As a WME Engineer i want to synchronize ondemand state with snapshots state. At the moment they are out of sync.
Root Cause
A schema change has impacted ondemand service avro deserialization. Our complex system of submodules, and lack of detection of out of sync….ondemand for the base product has been losing events since then. This means ondemand api for base product and structured contents is now out of sync with the snapshots.
The issue doesn't impact structured contents, so the focus should be only on articles.
Solution
As discussed with team, the decision is to synchronize ondemand state only, by resetting ondemand consumer offsets and replay traffic.
TODO
- Record "Current offset" for consumer ondemand-articles-compacted-v2 for all topic-partitions. Tip: You can make use of this repo . Update it to give you current offsets. You can use Position API.

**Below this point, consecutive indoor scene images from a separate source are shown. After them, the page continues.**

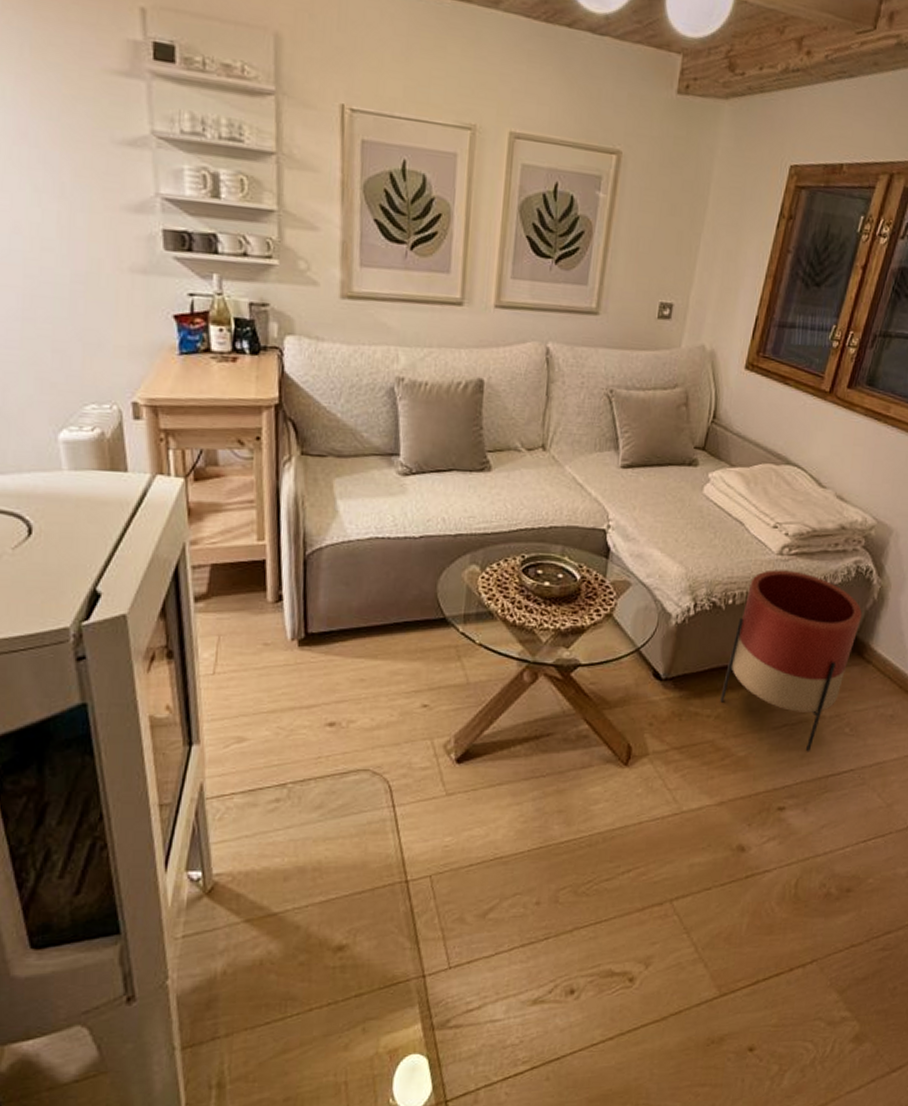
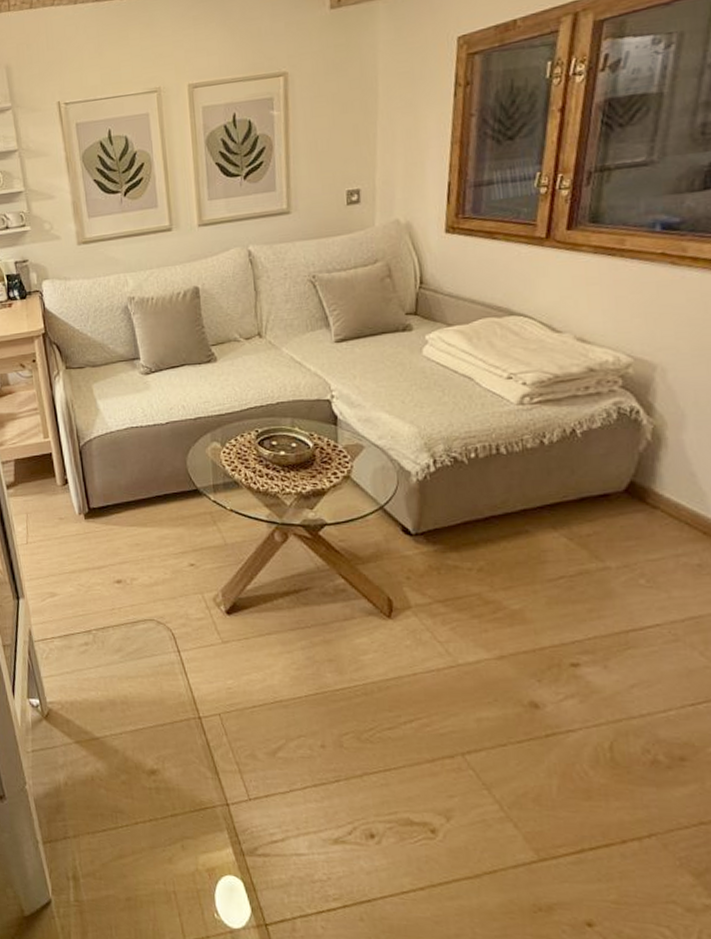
planter: present [720,569,862,752] -> none [479,419,636,605]

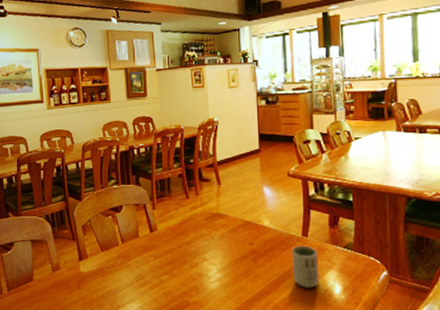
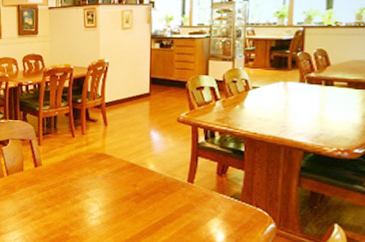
cup: present [291,245,320,288] -> none [175,191,203,234]

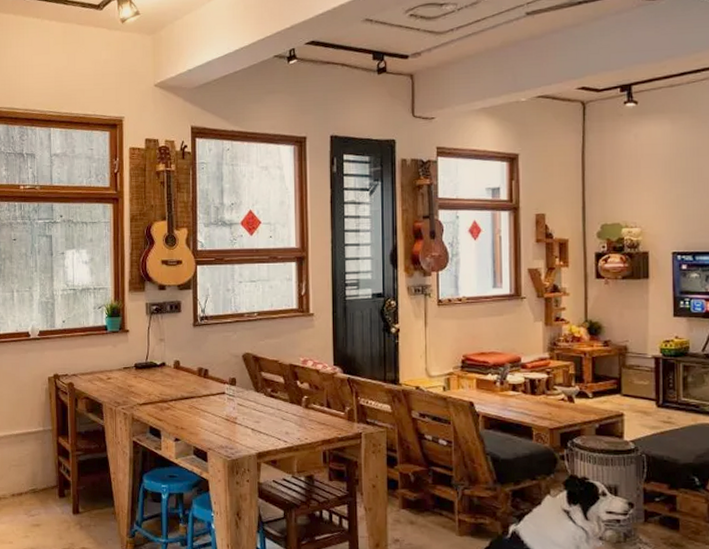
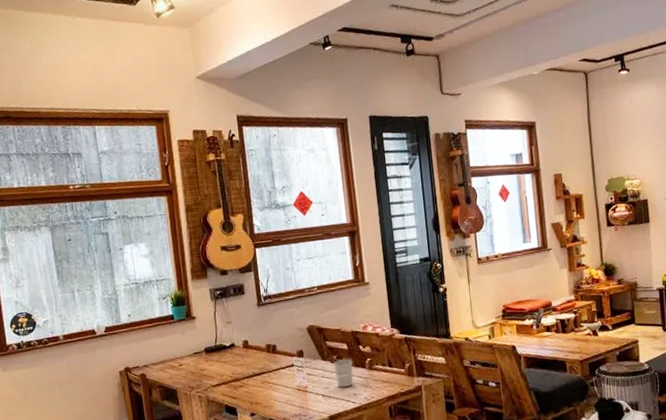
cup: none [267,394,288,424] -> present [333,359,353,388]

- Create new instances of ondemand service with consumer auto.offset.reset "earliest", and consumer_group name ondemand-articles-compacted-fix (for instance). Tip: You can use ondemand-<x>-deploy as template and create 4 new repos in service-deploys. Update ondemad service to set consumer auto.offet.reset. Take a look at KAFKA_AUTO_OFFSET_RESET env variable in snapshots service as an example.
- After deploying the new instances, monitor the current offset. This is same process as step 1 but for the new consumer group name. The current offset should steadily grow from 0 till the offsets you recorded in step 1.
- Keep monitoring occasionally. Once the offsets for the new consumer group exceeds the offsets recorded in step 1 for all topic-partitions, we can destroy the new instances.
Note
Here is the visual representation of current offsets for ondemand-articles-compacted-v2 for these topic-partitions.
Acceptance Criteria
- Old events processed by new ondemand instances (current_offset of new instances > current_offset of old instances)
- No errors during re-processing.